2026 Guardian Award: Drew Sullivan and Paul Radu
/Each year, the Association of Certified Fraud Examiners (ACFE) presents the Guardian Award to journalists whose pursuit of the truth has significantly contributed to the fight against fraud.
This year, the honor goes to Drew Sullivan and Paul Radu, co-founders of the Organized Crime and Corruption Reporting Project (OCCRP), whose groundbreaking investigative work has exposed corruption, organized crime and financial fraud across borders.
Since founding OCCRP in 2007, Sullivan and Radu built the organization into one of the world’s leading investigative journalism networks. Through cross-border collaborations, innovative reporting techniques and data-driven investigations, OCCRP has helped uncover complex criminal schemes and hold powerful individuals and institutions accountable. Under their leadership, OCCRP has received numerous international honors, and its work on the Panama Papers with the International Consortium of Investigative Journalists contributed to the 2017 Pulitzer Prize for Explanatory Reporting. Most recently, OCCRP’s collaboration with The Boston Globe on the Steward Health Care investigation was named a finalist for the 2025 Pulitzer Prize in Public Service.
Drew Sullivan, OCCRP’s co-director and publisher, has spent decades advancing investigative journalism and strengthening the organizations that support it. Prior to co-founding OCCRP, he founded and served as editor for the Center for Investigative Reporting in Bosnia-Herzegovina and worked as an investigative reporter for The Tennessean and the Associated Press’s Special Assignment Team.
Under Sullivan’s leadership, OCCRP has earned numerous distinctions, including the Maria Ressa Prize for Courage in Investigative Journalism, the Missouri Honor Medal, the Global Shining Light Award, the Tom Renner Award for Crime Reporting, the European Press Prize, and the Skoll Award for Social Entrepreneurship. He has also served on the boards of Investigative Reporters and Editors, the National Institute for Computer-Assisted Reporting, and Arab Reporters for Investigative Journalism.
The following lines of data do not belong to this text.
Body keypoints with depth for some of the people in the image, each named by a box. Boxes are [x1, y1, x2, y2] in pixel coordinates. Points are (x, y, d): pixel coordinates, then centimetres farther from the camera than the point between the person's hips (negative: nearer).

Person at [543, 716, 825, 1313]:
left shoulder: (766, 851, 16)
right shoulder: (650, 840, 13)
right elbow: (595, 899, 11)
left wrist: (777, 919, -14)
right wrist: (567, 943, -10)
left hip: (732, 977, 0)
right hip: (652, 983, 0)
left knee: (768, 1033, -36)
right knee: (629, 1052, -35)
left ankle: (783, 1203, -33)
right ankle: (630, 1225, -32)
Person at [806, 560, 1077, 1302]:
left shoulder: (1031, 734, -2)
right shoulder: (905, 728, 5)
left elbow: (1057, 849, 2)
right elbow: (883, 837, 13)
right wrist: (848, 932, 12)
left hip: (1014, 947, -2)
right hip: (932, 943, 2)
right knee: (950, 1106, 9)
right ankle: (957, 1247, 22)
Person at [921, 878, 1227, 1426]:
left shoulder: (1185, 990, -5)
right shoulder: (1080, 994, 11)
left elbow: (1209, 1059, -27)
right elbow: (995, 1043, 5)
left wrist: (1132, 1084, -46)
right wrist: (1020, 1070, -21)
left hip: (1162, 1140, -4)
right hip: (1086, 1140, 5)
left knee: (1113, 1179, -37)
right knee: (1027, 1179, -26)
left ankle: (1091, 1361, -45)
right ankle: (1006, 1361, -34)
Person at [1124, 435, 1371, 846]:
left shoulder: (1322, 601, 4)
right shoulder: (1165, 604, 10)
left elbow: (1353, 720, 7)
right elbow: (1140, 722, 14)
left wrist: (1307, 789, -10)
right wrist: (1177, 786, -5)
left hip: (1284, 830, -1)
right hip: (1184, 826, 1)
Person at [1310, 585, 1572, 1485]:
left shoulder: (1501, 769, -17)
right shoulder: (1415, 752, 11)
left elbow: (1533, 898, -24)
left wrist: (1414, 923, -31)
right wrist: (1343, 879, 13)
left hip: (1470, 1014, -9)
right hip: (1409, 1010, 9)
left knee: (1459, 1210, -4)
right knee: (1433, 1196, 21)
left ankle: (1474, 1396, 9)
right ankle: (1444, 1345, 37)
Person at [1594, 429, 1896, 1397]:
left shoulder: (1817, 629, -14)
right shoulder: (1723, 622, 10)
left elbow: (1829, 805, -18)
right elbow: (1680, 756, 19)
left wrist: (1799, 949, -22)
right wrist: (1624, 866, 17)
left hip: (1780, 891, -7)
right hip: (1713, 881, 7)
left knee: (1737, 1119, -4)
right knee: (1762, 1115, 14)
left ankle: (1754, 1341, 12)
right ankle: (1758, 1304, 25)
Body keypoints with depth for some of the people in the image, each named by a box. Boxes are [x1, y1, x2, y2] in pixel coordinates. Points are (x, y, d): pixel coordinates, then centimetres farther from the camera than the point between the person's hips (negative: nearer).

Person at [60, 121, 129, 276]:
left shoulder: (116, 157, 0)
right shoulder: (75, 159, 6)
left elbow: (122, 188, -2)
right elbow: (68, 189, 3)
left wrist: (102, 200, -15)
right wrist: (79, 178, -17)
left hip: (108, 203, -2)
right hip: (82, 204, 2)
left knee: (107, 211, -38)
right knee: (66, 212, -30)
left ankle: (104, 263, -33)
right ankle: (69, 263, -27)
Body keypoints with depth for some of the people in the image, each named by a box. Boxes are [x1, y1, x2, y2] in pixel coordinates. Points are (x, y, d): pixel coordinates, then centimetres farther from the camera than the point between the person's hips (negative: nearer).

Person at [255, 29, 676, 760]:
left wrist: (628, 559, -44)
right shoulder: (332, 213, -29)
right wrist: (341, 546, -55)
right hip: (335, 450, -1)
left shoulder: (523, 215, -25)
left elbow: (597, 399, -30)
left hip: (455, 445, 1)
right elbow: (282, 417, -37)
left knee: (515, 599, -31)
Beyond reporting, Sullivan has worked to strengthen and protect investigative journalism worldwide. He helped create Reporters Shield, a membership program designed to defend journalists against strategic lawsuits against public participation (SLAPPs) and other forms of legal harassment. He also helped to build Floodlight, which connects investigative reporting with the entertainment industry, and Revenue Axis, which helps investigative news organizations strengthen their financial sustainability. In 2022, he served as co-executive producer of the award-winning documentary “The Killing of a Journalist.”
Paul Radu, OCCRP’s co-founder and head of innovation, has pioneered investigative techniques and technologies that help journalists uncover complex financial crime and corruption. He initiated and led the award-winning Russian, Azerbaijani and Troika Laundromat investigations and coined the term “laundromat” to describe large-scale financial fraud vehicles used to move illicit funds. He is also a co-creator of Investigative Dashboard and Visual Investigative Scenarios, tools that help journalists trace people, companies, assets and criminal networks through complex datasets.
Radu has received the Daniel Pearl Award, the Global Shining Light Award, the European Press Prize and the Skoll Award for Social Entrepreneurship. He was part of the Panama Papers team that received the 2017 Pulitzer Prize in Journalism. An Ashoka Global Fellow, Radu has authored and contributed to several publications on investigative reporting and anti-corruption efforts, including “The Data Journalism Handbook” and “Follow the Money: A Digital Guide to Tracking Corruption.” He serves on the board of the Global Investigative Journalism Network, is a member of the International Consortium of Investigative Journalists, and contributes to several international journalism and data reporting initiatives.
Together, Sullivan and Radu have helped redefine investigative journalism by fostering unprecedented collaboration among reporters, news organizations and technology experts. Their commitment to transparency, accountability and public-interest reporting has strengthened efforts to expose corruption and financial crime while inspiring a new generation of investigative journalists.
You can read more about their work and OCCRP’s growth in Fraud Magazine.
The ACFE is proud to recognize Drew Sullivan and Paul Radu’s contributions to investigative journalism and the fight against fraud with the 2026 Guardian Award, which will be presented at the 37th Annual ACFE Global Fraud Conference, July 12–17, 2026.